5019

Sadece Kilimlerin mi Dili Var?

“Biz acımızı, türkümüzü, sevincimizi ilmeklerle işleriz. Gözyaşımızla dokuruz kilimleri, mektup yazar gibi anlatırız duygularımızı”. Bu sözler genellikle halı ya da kilim dokuyanların sözleridir. Hepimiz duymuşuzdur bu duygu dolu sözleri. Ama kimse kumaşların sözlerini dinlemez.  İnsan zevkinin tartışılmaz çeşitliliğine hizmet eden türlü renkler, desenler…  Kimisi neşe dolu, kimi asık suratlı, kimi son derece ciddi, kimi aşkı anlatan, kumaşı kumaştan ayıran renkler, desenler. Ama artık herkes bazı kumaşların ne anlattığını biliyor. En azından bazılarımız biliyoruz.
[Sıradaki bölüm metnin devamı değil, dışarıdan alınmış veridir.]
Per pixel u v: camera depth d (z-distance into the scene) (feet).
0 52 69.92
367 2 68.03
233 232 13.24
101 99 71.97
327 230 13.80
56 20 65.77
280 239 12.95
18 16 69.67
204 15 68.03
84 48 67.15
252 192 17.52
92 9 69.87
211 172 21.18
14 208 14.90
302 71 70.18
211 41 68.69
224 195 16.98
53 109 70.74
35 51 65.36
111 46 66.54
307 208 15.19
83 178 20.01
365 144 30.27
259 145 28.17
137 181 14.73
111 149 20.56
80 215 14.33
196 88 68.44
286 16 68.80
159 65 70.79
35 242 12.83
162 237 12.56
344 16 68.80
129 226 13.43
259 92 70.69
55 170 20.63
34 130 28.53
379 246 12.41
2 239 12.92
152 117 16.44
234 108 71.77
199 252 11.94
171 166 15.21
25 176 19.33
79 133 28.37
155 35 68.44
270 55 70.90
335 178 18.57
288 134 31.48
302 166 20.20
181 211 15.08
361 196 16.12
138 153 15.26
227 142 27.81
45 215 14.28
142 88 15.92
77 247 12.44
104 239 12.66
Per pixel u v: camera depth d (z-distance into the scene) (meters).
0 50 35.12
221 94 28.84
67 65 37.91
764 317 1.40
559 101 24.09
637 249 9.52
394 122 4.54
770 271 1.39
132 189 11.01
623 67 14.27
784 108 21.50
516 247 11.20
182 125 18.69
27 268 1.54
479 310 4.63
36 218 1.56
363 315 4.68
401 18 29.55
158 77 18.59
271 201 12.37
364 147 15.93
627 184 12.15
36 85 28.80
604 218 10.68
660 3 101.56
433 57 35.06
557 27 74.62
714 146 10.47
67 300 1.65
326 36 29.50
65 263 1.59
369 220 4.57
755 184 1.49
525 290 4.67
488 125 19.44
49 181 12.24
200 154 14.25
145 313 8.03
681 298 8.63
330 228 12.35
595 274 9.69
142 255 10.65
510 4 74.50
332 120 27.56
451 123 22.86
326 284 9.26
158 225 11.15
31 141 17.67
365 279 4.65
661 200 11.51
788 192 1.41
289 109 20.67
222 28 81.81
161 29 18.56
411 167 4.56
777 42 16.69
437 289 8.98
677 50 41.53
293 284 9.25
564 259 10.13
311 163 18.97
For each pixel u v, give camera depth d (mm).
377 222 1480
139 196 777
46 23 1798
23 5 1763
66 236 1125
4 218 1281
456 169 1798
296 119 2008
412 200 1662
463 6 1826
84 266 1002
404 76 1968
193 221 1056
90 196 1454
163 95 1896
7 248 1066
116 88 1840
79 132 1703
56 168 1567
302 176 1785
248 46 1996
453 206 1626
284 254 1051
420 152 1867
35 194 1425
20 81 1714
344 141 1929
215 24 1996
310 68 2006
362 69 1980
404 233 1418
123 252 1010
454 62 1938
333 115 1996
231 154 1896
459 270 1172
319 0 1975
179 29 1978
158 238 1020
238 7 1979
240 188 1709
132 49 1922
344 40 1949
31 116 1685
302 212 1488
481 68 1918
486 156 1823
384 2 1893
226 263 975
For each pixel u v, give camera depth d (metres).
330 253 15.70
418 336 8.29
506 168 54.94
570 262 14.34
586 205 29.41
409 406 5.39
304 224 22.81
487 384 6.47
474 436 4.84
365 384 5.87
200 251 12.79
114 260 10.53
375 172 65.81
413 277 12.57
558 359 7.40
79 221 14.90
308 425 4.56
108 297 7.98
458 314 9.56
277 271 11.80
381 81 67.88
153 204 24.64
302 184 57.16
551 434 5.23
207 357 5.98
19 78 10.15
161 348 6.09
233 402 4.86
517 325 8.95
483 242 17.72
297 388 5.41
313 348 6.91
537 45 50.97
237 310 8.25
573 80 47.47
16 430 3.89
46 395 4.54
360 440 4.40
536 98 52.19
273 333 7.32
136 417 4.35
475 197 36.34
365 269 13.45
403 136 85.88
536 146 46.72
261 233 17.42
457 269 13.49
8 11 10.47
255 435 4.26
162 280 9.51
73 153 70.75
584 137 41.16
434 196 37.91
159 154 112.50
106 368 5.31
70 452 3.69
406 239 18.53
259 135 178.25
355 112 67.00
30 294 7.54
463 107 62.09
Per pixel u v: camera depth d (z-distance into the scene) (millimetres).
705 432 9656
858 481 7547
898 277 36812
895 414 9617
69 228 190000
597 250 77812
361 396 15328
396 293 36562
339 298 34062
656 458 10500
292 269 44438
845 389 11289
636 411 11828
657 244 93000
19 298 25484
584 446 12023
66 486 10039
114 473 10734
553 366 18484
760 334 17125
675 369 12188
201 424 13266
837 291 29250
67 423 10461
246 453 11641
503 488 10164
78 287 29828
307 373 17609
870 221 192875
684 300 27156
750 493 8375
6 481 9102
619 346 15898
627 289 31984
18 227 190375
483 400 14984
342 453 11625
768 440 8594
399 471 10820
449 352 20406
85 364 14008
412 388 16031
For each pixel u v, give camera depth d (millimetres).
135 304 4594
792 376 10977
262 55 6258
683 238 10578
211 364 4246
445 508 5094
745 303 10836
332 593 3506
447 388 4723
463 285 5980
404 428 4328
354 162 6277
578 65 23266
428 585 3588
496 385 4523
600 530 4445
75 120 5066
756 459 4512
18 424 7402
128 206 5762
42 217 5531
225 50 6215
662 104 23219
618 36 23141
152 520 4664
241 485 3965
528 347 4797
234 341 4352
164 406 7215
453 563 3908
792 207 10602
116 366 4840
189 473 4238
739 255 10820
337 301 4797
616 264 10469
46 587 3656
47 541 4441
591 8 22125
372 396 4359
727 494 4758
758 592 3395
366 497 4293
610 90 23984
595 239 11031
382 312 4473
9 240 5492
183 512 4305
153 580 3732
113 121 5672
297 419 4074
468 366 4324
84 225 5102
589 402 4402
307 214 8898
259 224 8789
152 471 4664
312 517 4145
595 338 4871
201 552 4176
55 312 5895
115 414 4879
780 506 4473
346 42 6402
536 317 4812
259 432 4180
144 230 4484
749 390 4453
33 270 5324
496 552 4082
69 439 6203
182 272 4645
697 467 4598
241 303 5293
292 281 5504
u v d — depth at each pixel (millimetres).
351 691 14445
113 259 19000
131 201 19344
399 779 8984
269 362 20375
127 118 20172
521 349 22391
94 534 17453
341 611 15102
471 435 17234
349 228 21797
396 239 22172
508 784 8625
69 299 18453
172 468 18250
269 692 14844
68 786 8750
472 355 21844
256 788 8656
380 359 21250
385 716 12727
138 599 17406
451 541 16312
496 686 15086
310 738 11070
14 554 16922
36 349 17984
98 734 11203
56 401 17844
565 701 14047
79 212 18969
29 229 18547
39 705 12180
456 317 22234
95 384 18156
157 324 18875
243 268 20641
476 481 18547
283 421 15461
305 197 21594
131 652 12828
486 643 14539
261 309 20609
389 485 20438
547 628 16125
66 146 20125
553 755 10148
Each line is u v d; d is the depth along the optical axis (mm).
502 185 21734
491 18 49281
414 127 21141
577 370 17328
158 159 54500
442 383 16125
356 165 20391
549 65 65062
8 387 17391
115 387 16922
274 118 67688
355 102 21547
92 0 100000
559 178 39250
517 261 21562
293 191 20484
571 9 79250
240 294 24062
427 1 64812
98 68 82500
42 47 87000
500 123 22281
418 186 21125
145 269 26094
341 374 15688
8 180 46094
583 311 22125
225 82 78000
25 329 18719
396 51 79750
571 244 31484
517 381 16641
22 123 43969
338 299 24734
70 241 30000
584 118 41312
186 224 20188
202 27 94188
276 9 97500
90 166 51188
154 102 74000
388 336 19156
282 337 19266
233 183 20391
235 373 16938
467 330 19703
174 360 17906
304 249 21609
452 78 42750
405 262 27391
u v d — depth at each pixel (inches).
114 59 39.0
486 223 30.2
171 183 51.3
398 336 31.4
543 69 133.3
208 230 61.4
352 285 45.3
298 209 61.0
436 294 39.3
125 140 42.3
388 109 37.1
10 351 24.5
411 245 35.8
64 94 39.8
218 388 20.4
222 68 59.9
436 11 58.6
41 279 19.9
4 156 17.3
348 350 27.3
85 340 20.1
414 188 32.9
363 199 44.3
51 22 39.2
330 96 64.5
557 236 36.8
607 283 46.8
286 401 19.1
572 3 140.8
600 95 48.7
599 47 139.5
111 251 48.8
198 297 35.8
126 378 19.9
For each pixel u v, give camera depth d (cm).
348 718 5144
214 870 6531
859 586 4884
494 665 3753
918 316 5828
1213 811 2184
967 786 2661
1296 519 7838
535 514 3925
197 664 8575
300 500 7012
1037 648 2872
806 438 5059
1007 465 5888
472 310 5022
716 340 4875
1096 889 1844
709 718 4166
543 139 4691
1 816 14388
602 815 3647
Anlamayanlar için özellikle gözümüze sokuluyor. ‘Bu bizim bilinçaltınıza yerleştirme metodlarımızdan biri’ diyorlar. ‘Anlayın artık, burada “Ben” yok “Biz” varız’ diyorlar.

Zavallı desenler, renkler. Üretilirken güzel günlerde giyilmesi dilenen kumaşlar. Siz de tıpkı birçok insanın özel anılarında yer alan bazı müzik parçaları gibi artık bir düşünceye, bir ideolojiye aitsiniz. Forma gibi kullanılan kumaşlar. Desenleriniz beynimize, ruhumuza acı veriyor. Kimin giydiği değil, neden giyildiği bilinen kumaşlar. Nerede ve kim tarafından giyiliyorsa eski Nazi dönemi gibi ne anlama geldiği sadece o cemiyetten olanların bildiği kumaşlar. Parola yerine geçen kumaşlar. Kimlik olarak kullanılan kumaşlar.

Sizi de, anlattıklarınızı da sevmiyorum. Siz de beni sevmeyin lütfen.